Und da junge Menschen sich Kinder wünschen, wird ein Unternehmen für sie nur attraktiv sein, wenn es eine familienbewusste Arbeitskultur entwickelt hat. Nur wer das tut, hat im Wettbewerb um die besten Kräfte die Nase vorn. Vielen Unternehmen wird jetzt erst klar, wie wichtig es für eine Gesellschaft ist, gut ausgebildete Frauen zu haben, die Verantwortung übernehmen und auch Kinder bekommen möchten. Genauso wichtig ist aber auch, Vätern Raum und Zeit für ihre Aufgaben in der Familie zu schaffen.

Andere Länder, wie etwa Frankreich und Skandinavien, haben diese Debatten bereits vor 15 oder 20 Jahren geführt. Die Zahlen geben ihnen heute recht: bei einer höheren Frauenerwerbsquote werden in Frankreich und Skandinavien mehr Kinder als bei uns geboren, die Kinderarmut ist geringer und die Bildungswerte der Kinder sind besser.

Dagegen hat die Familienpolitik in Deutschland lange das Problem der Vereinbarkeit von Familie und Beruf zur Privatsache erklärt. 40% der jungen Frauen kehren nach der Geburt ihres Kindes nicht mehr in den Beruf zurück, aber 9 von 10 Frauen mit Kindern bis 9 Jahre möchten arbeiten. Wir bezahlen diese Atmosphäre der Unvereinbarkeit von Kinderwünschen und Berufswünschen mit dem hohen Preis der Kinderlosigkeit.

MM: In der öffentlichen Diskussion ist immer von Programmen die Rede, die Chancengleichheit für Frauen herstellen können. Sollte es nicht eher Programme für Firmen geben, die das veränderte Rollenverhalten zwischen Mann und Frau und somit emanzipierte Männer unterstützen?

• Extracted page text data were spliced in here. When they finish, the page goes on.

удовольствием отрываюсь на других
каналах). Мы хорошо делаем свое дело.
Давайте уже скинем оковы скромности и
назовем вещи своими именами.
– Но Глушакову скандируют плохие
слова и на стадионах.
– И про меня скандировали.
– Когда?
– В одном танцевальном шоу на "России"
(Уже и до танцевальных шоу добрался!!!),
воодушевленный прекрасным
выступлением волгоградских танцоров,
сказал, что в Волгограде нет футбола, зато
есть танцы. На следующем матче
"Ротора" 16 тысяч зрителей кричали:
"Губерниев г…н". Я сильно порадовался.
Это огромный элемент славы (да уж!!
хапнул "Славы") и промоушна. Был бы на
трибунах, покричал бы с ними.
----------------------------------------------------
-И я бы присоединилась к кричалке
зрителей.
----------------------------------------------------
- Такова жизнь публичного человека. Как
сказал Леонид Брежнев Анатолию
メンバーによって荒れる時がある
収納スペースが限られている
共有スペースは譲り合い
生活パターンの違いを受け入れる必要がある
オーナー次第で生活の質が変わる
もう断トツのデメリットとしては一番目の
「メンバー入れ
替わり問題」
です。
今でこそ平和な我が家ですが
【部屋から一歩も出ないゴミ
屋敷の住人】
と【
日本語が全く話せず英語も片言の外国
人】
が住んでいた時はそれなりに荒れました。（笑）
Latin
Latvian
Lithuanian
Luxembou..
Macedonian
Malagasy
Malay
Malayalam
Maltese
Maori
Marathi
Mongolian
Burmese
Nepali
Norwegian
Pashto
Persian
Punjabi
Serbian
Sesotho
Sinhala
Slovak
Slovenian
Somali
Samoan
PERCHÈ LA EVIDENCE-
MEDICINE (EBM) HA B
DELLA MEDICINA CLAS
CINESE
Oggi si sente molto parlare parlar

von der Leyen: Manche Firmen haben noch enorm tradierte Rollenmuster und Arbeitsstrukturen. Es sind Arbeitsstrukturen, die viel zu stark darauf pochen, dass die Qualität der Arbeit nicht am Ergebnis sondern an Dauerpräsenz gemessen wird.

Aber ich erlebe zum Glück immer mehr Firmen, die hellwach sind. Sie entwickeln inzwischen eine hohe Aufmerksamkeit wie sie die Balance von Beruf und Familie für Frauen und Männern herstellen können.

Die Politik und die Wirtschaft sind da Partner. Um die Unternehmen praktisch zu unterstützen, haben wir gemeinsam mit den Wirtschaftsverbänden das Unternehmensnetzwerk „Erfolgsfaktor Familie“ gegründet. Ein Netzwerkbüro beim DIHK bietet den bereits mehr als 500 Mitgliedern einen enormen Transfer an Wissen an. Chefs und Personalverantwortliche können auf ganzen Fächer von Bausteinen für mehr Familienfreundlichkeit zurückgreifen - und das maßgeschneidert für die jeweilige Branche und Betriebsgröße.

Das Netzwerk ermöglicht jedem interessierten Unternehmen den Zugriff auf das notwendige Know-how und den direkten Austausch mit anderen Unternehmen, die bereits gute Erfahrungen gemacht haben.

MM: Vieles von dem, was Sie einfordern, existierte in den neuen Bundesländern vor der politischen Wende ganz selbstverständlich. Kann Ihr Blick nach vorn auch ein Blick zurück auf ehemals Bewährtes sein?

Von der Leyen: Wir sollten, wenn wir nach familienpolitischen Lösungen suchen, sehr genau hinsehen, was zu welcher Zeit wie und aus welchen Gründen gemacht worden ist. Diese notwendige Differenziertheit vermisse ich manchmal in der öffentlichen und auch politischen Diskussion. Wenn wir ins europäische Ausland schauen, gibt es viele gute Beispiele, von denen wir lernen können.

Aus diesem Grund haben wir, um den Informations- und Meinungsaustausch in familienpolitischen Fragen in Europa zu verstärken, im Rahmen der deutschen EU-Ratspräsidentschaft gemeinsam mit der Kommission und den Mitgliedsstaaten eine Europäische Allianz für Familien angeregt. Diese Allianz hat das Ziel, den Lebensraum und Wirtschaftsstandort Europa zu stärken durch Zusammenarbeit von Politik und Wirtschaft, die es den jungen Menschen leichter machen will, sich für ein Leben mit Kindern zu entscheiden.